The Lexington Group’s Stewart also notes this same need for easy enablement. “Ensuring that enablement content is provided in a ‘just in time’ fashion is critical,” says Stewart. “Also, the more use of video, mobile applications and keeping the messages in ‘bite-sized’ consumption will be critical – for the success of your program and the experience for your partners.”

Zift Solutions’ Tenuto points out that resources partners share with customers should be similarly easy to consume. “The enablement materials that make their way to clients also need to be simple,” says Tenuto. “You also have to design them to be understood by the business client, who is typically less educated on the solution than are your partners.”
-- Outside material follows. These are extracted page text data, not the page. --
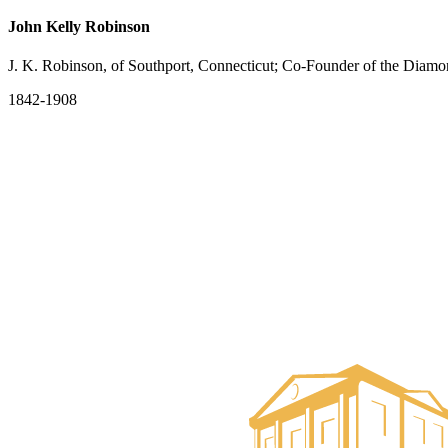
John Kelly Robinson
J. K. Robinson, of Southport, Connecticut; Co-Founder of the Diam
1842-1908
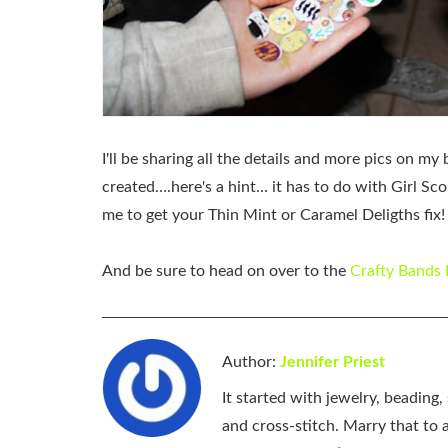
I'll be sharing all the details and more pics on 
created….here's a hint… it has to do with Girl Scou
me to get your Thin Mint or Caramel Deligths fix!
And be sure to head on over to the
Crafty Bands
Author:
Jennifer Priest
It started with jewelry, beading
and cross-stitch. Marry that to an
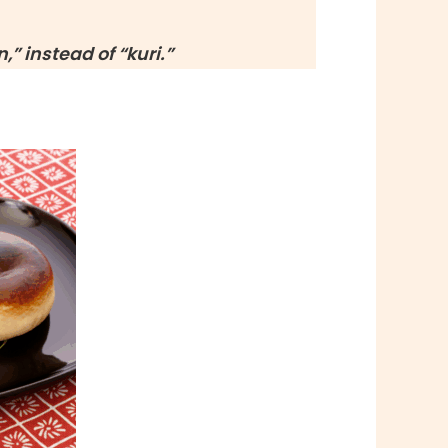
,” instead of “
kuri
.”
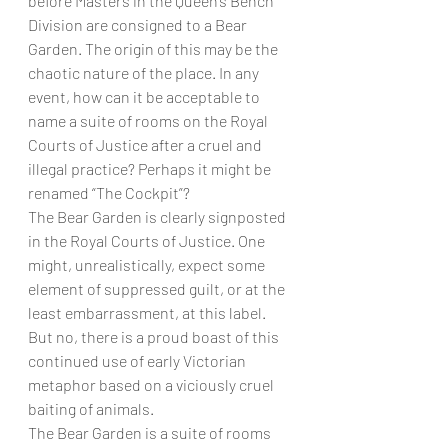
before Masters in the Queen’s Bench 
Division are consigned to a Bear 
Garden. The origin of this may be the 
chaotic nature of the place. In any 
event, how can it be acceptable to 
name a suite of rooms on the Royal 
Courts of Justice after a cruel and 
illegal practice? Perhaps it might be 
renamed “The Cockpit”?
The Bear Garden is clearly signposted 
in the Royal Courts of Justice. One 
might, unrealistically, expect some 
element of suppressed guilt, or at the 
least embarrassment, at this label. 
But no, there is a proud boast of this 
continued use of early Victorian 
metaphor based on a viciously cruel 
baiting of animals.
The Bear Garden is a suite of rooms 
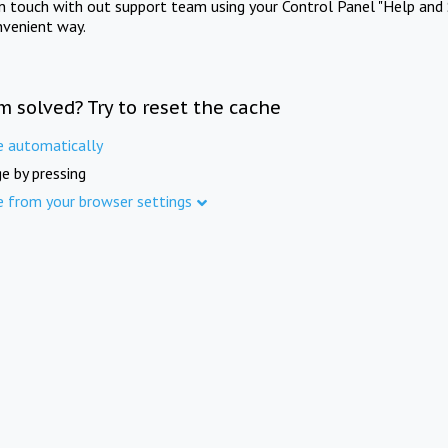
in touch with out support team using your Control Panel "Help and 
nvenient way.
m solved? Try to reset the cache
e automatically
e by pressing
e from your browser settings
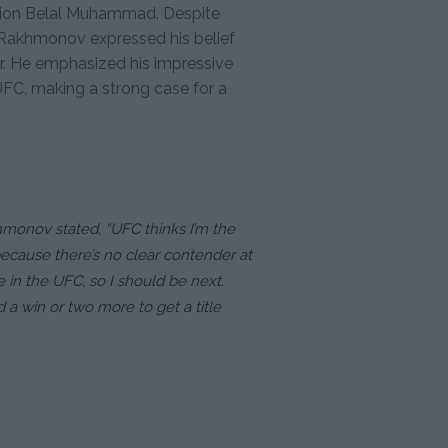
pion Belal Muhammad. Despite
d, Rakhmonov expressed his belief
r. He emphasized his impressive
 UFC, making a strong case for a
hmonov stated, “UFC thinks I’m the
because there’s no clear contender at
 in the UFC, so I should be next.
d a win or two more to get a title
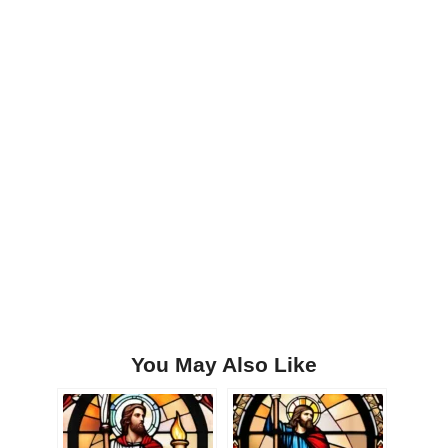
You May Also Like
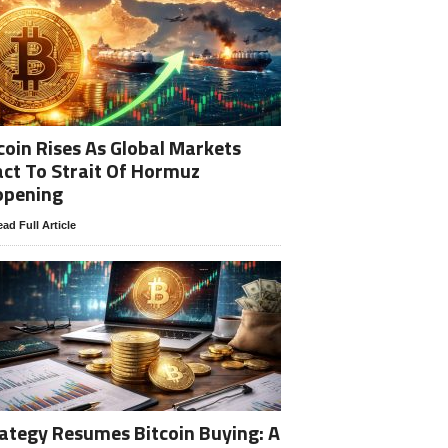
coin Rises As Global Markets
ct To Strait Of Hormuz
opening
ad Full Article
ategy Resumes Bitcoin Buying: A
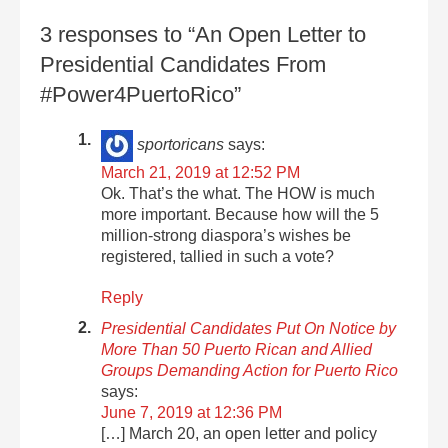
3 responses to “An Open Letter to
Presidential Candidates From
#Power4PuertoRico”
sportoricans
says:
March 21, 2019 at 12:52 PM
Ok. That’s the what. The HOW is much
more important. Because how will the 5
million-strong diaspora’s wishes be
registered, tallied in such a vote?
Reply
Presidential Candidates Put On Notice by
More Than 50 Puerto Rican and Allied
Groups Demanding Action for Puerto Rico
says:
June 7, 2019 at 12:36 PM
[…] March 20, an open letter and policy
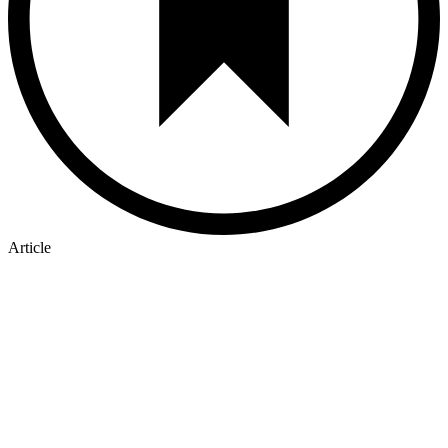
Article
Tenuto explains why this is especially important in a real-world scenario: “Since partners are so busy, they may simply forward a piece of collateral and a link to a video to a prospect. If that piece of information requires clarification from you or the partner, the deal can die right then and there. Unfortunately, people often don’t ask questions when they don’t understand; they just move on to another vendor who makes things easier.”

6. Your PRM Should Have Deep Business Intelligence & Analytic Tools to Enable You to Instrument Your Program’s Success

Technology is your friend in tracking the success of your partner enablement program, our panelists note. 

“Tools are important,” says Aryaka’s Steele. “A PRM can enable you [to] determine:

  • Who closes
  • Who has pipeline
  • Who is going into the portal
  • Who is using the campaigns

You can pull a report, see who’s taking actions that you want and identify which partners to invest resources in, like telesales follow-up so the partner can close more deals. The only other [tool] to do this is through the CRM. And then marketing would need to do a manual marketing audit to see if they are doing anything online.”

Bergamo Marketing Group’s Bergamo echoes the advice on automating processes, adding that this extends beyond reporting to creating the enablement resources and materials. “Vendors should pilot and implement AI-powered sales and marketing tools to help with content creation, lead generation, social media, analytics and more,” says Bergamo. “AI-powered sales and marketing tools can help vendors improve efficiency and ROI through intelligent automation of processes and tasks, empowering their teams to focus on more strategic priorities.”

Partner programs looking to get the most value from their channel partners should consider implementing these enablement practices in 2023.